Da der Zucker mitgekocht wird, muss man bei der Bestellung bereits angeben, ob man den Kaffee ohne Zucker (skéto), mit mäßig Zucker (métrio) oder reichlich Zucker (glykó) will. Der Kaffee wird in der Tasse nicht umgerührt, der Kaffeesatz soll sich setzen.
Der einzige wesentliche Unterschied zum türkischen und arabischen Mokka ist, dass der griechische Kaffee stets ungewürzt getrunken wird, während türkischem Mokka oft Rosenwasser und arabischem Kardamom beigemischt wird.
Frappé – der erfrischende Kaffeelongdrink
Genauso beliebt wie der Mokka ist dieses kühle Getränk. Dabei handelt es sich um einen kalt aufgeschäumten Instantkaffee, der in hohen Gläsern mit einem Strohhalm serviert wird.

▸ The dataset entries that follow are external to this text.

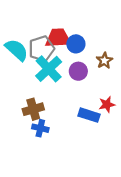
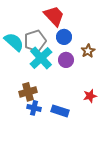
red trapezoid: (58, 38) -> (54, 16), moved, turned 50
red star: (107, 104) -> (90, 96), moved
blue rectangle: (89, 115) -> (60, 111), moved

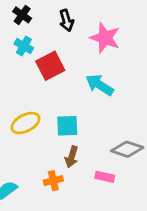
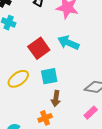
red square: (50, 66) -> (39, 48), moved
pink rectangle: (105, 177) -> (91, 113), moved, turned -48

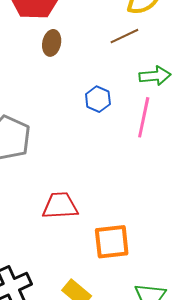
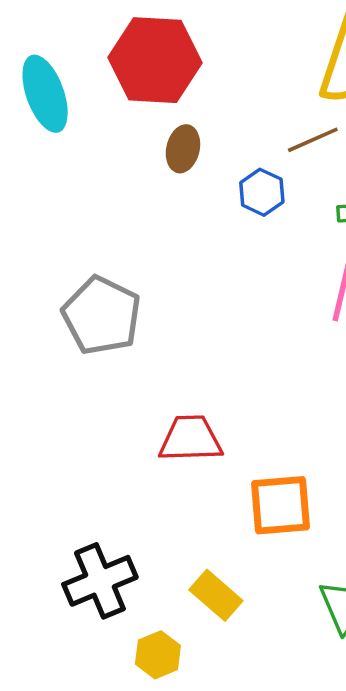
blue hexagon: (98, 99) -> (262, 192), moved

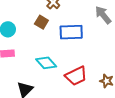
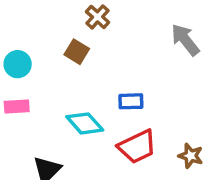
blue rectangle: (71, 32) -> (131, 101), moved, size x0.6

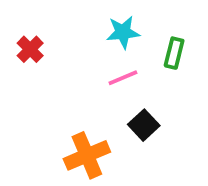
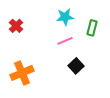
orange cross: (87, 155) -> (22, 73), moved

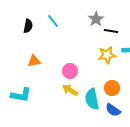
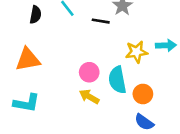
black line: (111, 31) -> (101, 21), moved
orange triangle: (34, 61) -> (28, 59), moved, size x1.5
cyan semicircle: (92, 99) -> (117, 80), moved

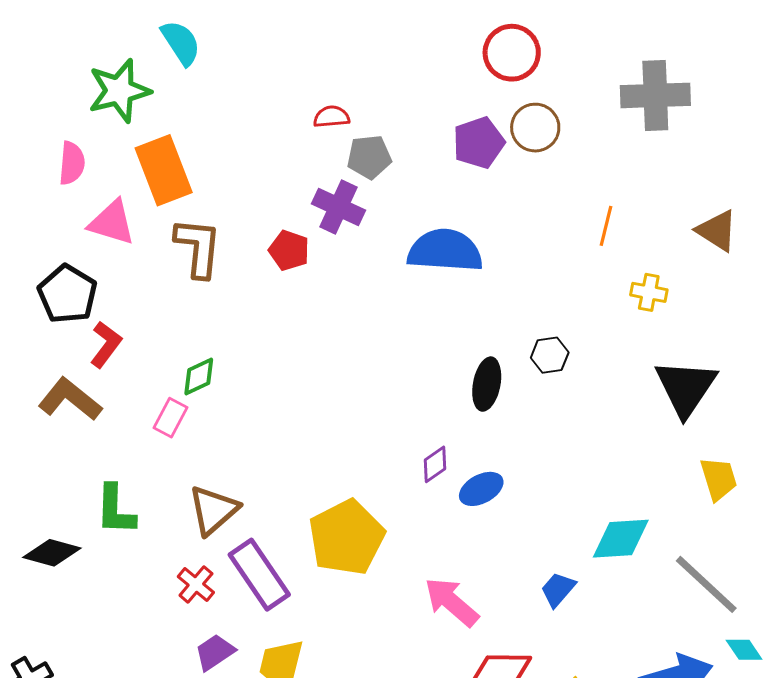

Meist schwimmen darin Eiswürfel, sodass Ausländer ihn oft griechischen Eiskaffee nennen. Wie beim Mokka muss man bei der Bestellung angeben, wie süß man ihn möchte, und zusätzlich, ob mit oder ohne Milch. Bars und gut ausgestattete Cafés bereiten ihn mit einem Mixer zu, sodass eine feine, dicke Schaumschicht entsteht.
So gut wie jeder Kiosk, Mini- und Supermarkt sowie fast jeder Bäcker hat kleine Plastiktüten im Angebot, die einen Einweg-Schüttelbecher und je eine Portionspackung Kaffee und Zucker und manchmal zusätzlich Milch(pulver) enthalten. Daraus lässt sich – zusammen mit stillem Mineralwasser – jederzeit und überall Kaffeedurst auf kühle Art stillen.